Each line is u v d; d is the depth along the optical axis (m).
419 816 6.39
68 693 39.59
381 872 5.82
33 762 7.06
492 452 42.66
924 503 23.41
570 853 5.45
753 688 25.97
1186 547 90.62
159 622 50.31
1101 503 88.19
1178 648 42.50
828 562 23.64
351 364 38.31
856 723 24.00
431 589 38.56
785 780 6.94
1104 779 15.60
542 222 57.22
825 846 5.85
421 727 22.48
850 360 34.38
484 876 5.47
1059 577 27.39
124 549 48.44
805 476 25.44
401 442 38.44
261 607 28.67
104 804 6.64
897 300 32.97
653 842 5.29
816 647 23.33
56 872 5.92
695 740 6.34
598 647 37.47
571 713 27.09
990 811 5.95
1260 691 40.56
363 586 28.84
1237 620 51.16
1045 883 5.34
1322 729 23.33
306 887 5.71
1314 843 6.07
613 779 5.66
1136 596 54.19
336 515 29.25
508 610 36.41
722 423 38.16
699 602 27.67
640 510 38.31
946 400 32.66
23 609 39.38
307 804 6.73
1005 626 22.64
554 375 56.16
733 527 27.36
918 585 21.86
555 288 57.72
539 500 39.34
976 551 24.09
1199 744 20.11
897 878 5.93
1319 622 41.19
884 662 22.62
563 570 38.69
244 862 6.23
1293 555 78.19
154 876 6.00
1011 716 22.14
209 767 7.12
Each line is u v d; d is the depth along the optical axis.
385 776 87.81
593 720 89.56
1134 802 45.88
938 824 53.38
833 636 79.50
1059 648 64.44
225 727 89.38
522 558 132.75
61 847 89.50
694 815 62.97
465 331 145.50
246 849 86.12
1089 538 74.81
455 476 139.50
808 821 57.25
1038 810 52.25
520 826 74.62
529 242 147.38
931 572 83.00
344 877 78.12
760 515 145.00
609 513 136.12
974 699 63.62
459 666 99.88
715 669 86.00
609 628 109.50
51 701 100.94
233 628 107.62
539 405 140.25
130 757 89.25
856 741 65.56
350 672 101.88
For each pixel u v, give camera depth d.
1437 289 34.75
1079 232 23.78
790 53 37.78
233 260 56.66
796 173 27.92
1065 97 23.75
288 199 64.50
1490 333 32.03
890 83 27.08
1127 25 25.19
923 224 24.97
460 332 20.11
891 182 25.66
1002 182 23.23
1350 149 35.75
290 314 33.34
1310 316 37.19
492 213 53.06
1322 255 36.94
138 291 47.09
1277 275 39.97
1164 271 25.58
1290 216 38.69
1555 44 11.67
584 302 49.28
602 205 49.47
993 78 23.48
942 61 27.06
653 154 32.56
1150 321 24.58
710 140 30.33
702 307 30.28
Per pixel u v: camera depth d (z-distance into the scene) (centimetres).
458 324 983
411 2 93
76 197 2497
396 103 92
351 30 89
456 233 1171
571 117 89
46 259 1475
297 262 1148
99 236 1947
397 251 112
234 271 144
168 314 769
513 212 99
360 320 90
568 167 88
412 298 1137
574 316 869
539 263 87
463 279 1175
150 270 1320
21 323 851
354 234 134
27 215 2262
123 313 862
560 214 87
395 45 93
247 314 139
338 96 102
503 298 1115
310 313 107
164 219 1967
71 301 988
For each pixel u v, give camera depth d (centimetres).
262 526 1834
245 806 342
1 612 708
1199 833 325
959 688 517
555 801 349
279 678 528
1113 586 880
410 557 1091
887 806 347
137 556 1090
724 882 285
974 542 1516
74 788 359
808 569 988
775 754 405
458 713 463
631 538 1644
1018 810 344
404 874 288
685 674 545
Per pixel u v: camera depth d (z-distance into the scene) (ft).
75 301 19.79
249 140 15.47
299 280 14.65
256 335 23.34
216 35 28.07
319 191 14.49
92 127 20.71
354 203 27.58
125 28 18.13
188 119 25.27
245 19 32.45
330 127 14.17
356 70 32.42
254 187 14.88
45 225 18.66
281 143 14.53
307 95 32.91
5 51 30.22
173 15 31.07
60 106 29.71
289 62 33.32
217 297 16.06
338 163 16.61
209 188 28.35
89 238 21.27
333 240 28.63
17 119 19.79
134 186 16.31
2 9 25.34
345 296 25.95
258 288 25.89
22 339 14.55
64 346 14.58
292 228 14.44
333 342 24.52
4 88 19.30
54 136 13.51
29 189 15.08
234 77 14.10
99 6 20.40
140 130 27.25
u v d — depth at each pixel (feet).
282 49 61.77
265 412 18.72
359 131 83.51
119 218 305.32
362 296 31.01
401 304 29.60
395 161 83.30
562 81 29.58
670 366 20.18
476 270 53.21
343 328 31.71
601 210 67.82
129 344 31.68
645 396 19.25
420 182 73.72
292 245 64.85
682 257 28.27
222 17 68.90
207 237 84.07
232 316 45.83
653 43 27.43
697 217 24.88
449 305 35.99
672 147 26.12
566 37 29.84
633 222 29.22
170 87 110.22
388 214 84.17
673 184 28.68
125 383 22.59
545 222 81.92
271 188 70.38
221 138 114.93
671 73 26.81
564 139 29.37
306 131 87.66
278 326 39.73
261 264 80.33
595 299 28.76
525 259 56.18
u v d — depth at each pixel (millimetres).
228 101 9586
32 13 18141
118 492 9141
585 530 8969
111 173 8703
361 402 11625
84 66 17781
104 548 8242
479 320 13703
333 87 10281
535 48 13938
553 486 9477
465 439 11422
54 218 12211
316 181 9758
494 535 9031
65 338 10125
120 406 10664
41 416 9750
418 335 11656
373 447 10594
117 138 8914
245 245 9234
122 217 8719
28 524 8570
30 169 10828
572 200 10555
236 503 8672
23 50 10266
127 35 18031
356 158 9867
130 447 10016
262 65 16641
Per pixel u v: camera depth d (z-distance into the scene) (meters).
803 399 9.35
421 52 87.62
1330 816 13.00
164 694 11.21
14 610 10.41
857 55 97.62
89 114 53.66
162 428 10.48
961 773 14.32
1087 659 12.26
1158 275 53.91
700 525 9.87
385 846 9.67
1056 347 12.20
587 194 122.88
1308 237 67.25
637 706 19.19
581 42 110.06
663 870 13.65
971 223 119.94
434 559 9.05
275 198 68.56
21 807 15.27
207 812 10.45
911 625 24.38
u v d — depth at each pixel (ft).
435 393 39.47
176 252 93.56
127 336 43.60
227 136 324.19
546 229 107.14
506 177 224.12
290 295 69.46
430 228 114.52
────────────────────────────────────────
* How to complete this task *
Repeat back all of the material, character for character.

* Exercise answer *
Each line is u v d; d is the depth along the optical axis (m).
419 816 6.39
68 693 39.59
381 872 5.82
33 762 7.06
492 452 42.66
924 503 23.41
570 853 5.45
753 688 25.97
1186 547 90.62
159 622 50.31
1101 503 88.19
1178 648 42.50
828 562 23.64
351 364 38.31
856 723 24.00
431 589 38.56
785 780 6.94
1104 779 15.60
542 222 57.22
825 846 5.85
421 727 22.48
850 360 34.38
484 876 5.47
1059 577 27.39
124 549 48.44
805 476 25.44
401 442 38.44
261 607 28.67
104 804 6.64
897 300 32.97
653 842 5.29
816 647 23.33
56 872 5.92
695 740 6.34
598 647 37.47
571 713 27.09
990 811 5.95
1260 691 40.56
363 586 28.84
1237 620 51.16
1045 883 5.34
1322 729 23.33
306 887 5.71
1314 843 6.07
613 779 5.66
1136 596 54.19
336 515 29.25
508 610 36.41
722 423 38.16
699 602 27.67
640 510 38.31
946 400 32.66
23 609 39.38
307 804 6.73
1005 626 22.64
554 375 56.16
733 527 27.36
918 585 21.86
555 288 57.72
539 500 39.34
976 551 24.09
1199 744 20.11
897 878 5.93
1319 622 41.19
884 662 22.62
563 570 38.69
244 862 6.23
1293 555 78.19
154 876 6.00
1011 716 22.14
209 767 7.12
Each line is u v d; d is the depth along the optical axis.
385 776 87.81
593 720 89.56
1134 802 45.88
938 824 53.38
833 636 79.50
1059 648 64.44
225 727 89.38
522 558 132.75
61 847 89.50
694 815 62.97
465 331 145.50
246 849 86.12
1089 538 74.81
455 476 139.50
808 821 57.25
1038 810 52.25
520 826 74.62
529 242 147.38
931 572 83.00
344 877 78.12
760 515 145.00
609 513 136.12
974 699 63.62
459 666 99.88
715 669 86.00
609 628 109.50
51 701 100.94
233 628 107.62
539 405 140.25
130 757 89.25
856 741 65.56
350 672 101.88
For each pixel u v, give camera depth d.
1437 289 34.75
1079 232 23.78
790 53 37.78
233 260 56.66
796 173 27.92
1065 97 23.75
288 199 64.50
1490 333 32.03
890 83 27.08
1127 25 25.19
923 224 24.97
460 332 20.11
891 182 25.66
1002 182 23.23
1350 149 35.75
290 314 33.34
1310 316 37.19
492 213 53.06
1322 255 36.94
138 291 47.09
1277 275 39.97
1164 271 25.58
1290 216 38.69
1555 44 11.67
584 302 49.28
602 205 49.47
993 78 23.48
942 61 27.06
653 154 32.56
1150 321 24.58
710 140 30.33
702 307 30.28
Per pixel u v: camera depth d (z-distance into the scene) (centimetres).
458 324 983
411 2 93
76 197 2497
396 103 92
351 30 89
456 233 1171
571 117 89
46 259 1475
297 262 1148
99 236 1947
397 251 112
234 271 144
168 314 769
513 212 99
360 320 90
568 167 88
412 298 1137
574 316 869
539 263 87
463 279 1175
150 270 1320
21 323 851
354 234 134
27 215 2262
123 313 862
560 214 87
395 45 93
247 314 139
338 96 102
503 298 1115
310 313 107
164 219 1967
71 301 988
For each pixel u v, give camera depth d (centimetres).
262 526 1834
245 806 342
1 612 708
1199 833 325
959 688 517
555 801 349
279 678 528
1113 586 880
410 557 1091
887 806 347
137 556 1090
724 882 285
974 542 1516
74 788 359
808 569 988
775 754 405
458 713 463
631 538 1644
1018 810 344
404 874 288
685 674 545
Per pixel u v: camera depth d (z-distance into the scene) (ft).
75 301 19.79
249 140 15.47
299 280 14.65
256 335 23.34
216 35 28.07
319 191 14.49
92 127 20.71
354 203 27.58
125 28 18.13
188 119 25.27
245 19 32.45
330 127 14.17
356 70 32.42
254 187 14.88
45 225 18.66
281 143 14.53
307 95 32.91
5 51 30.22
173 15 31.07
60 106 29.71
289 62 33.32
217 297 16.06
338 163 16.61
209 188 28.35
89 238 21.27
333 240 28.63
17 119 19.79
134 186 16.31
2 9 25.34
345 296 25.95
258 288 25.89
22 339 14.55
64 346 14.58
292 228 14.44
333 342 24.52
4 88 19.30
54 136 13.51
29 189 15.08
234 77 14.10
99 6 20.40
140 130 27.25
u v d — depth at each pixel (feet).
282 49 61.77
265 412 18.72
359 131 83.51
119 218 305.32
362 296 31.01
401 304 29.60
395 161 83.30
562 81 29.58
670 366 20.18
476 270 53.21
343 328 31.71
601 210 67.82
129 344 31.68
645 396 19.25
420 182 73.72
292 245 64.85
682 257 28.27
222 17 68.90
207 237 84.07
232 316 45.83
653 43 27.43
697 217 24.88
449 305 35.99
672 147 26.12
566 37 29.84
633 222 29.22
170 87 110.22
388 214 84.17
673 184 28.68
125 383 22.59
545 222 81.92
271 188 70.38
221 138 114.93
671 73 26.81
564 139 29.37
306 131 87.66
278 326 39.73
261 264 80.33
595 299 28.76
525 259 56.18
u v d — depth at each pixel (millimetres).
228 101 9586
32 13 18141
118 492 9141
585 530 8969
111 173 8703
361 402 11625
84 66 17781
104 548 8242
479 320 13703
333 87 10281
535 48 13938
553 486 9477
465 439 11422
54 218 12211
316 181 9758
494 535 9031
65 338 10125
120 406 10664
41 416 9750
418 335 11656
373 447 10594
117 138 8914
245 245 9234
122 217 8719
28 524 8570
30 169 10828
572 200 10555
236 503 8672
23 50 10266
127 35 18031
356 158 9867
130 447 10016
262 65 16641
Per pixel u v: camera depth d (z-distance into the scene) (meters).
803 399 9.35
421 52 87.62
1330 816 13.00
164 694 11.21
14 610 10.41
857 55 97.62
89 114 53.66
162 428 10.48
961 773 14.32
1087 659 12.26
1158 275 53.91
700 525 9.87
385 846 9.67
1056 347 12.20
587 194 122.88
1308 237 67.25
637 706 19.19
581 42 110.06
663 870 13.65
971 223 119.94
434 559 9.05
275 198 68.56
21 807 15.27
207 812 10.45
911 625 24.38
u v d — depth at each pixel (ft).
435 393 39.47
176 252 93.56
127 336 43.60
227 136 324.19
546 229 107.14
506 177 224.12
290 295 69.46
430 228 114.52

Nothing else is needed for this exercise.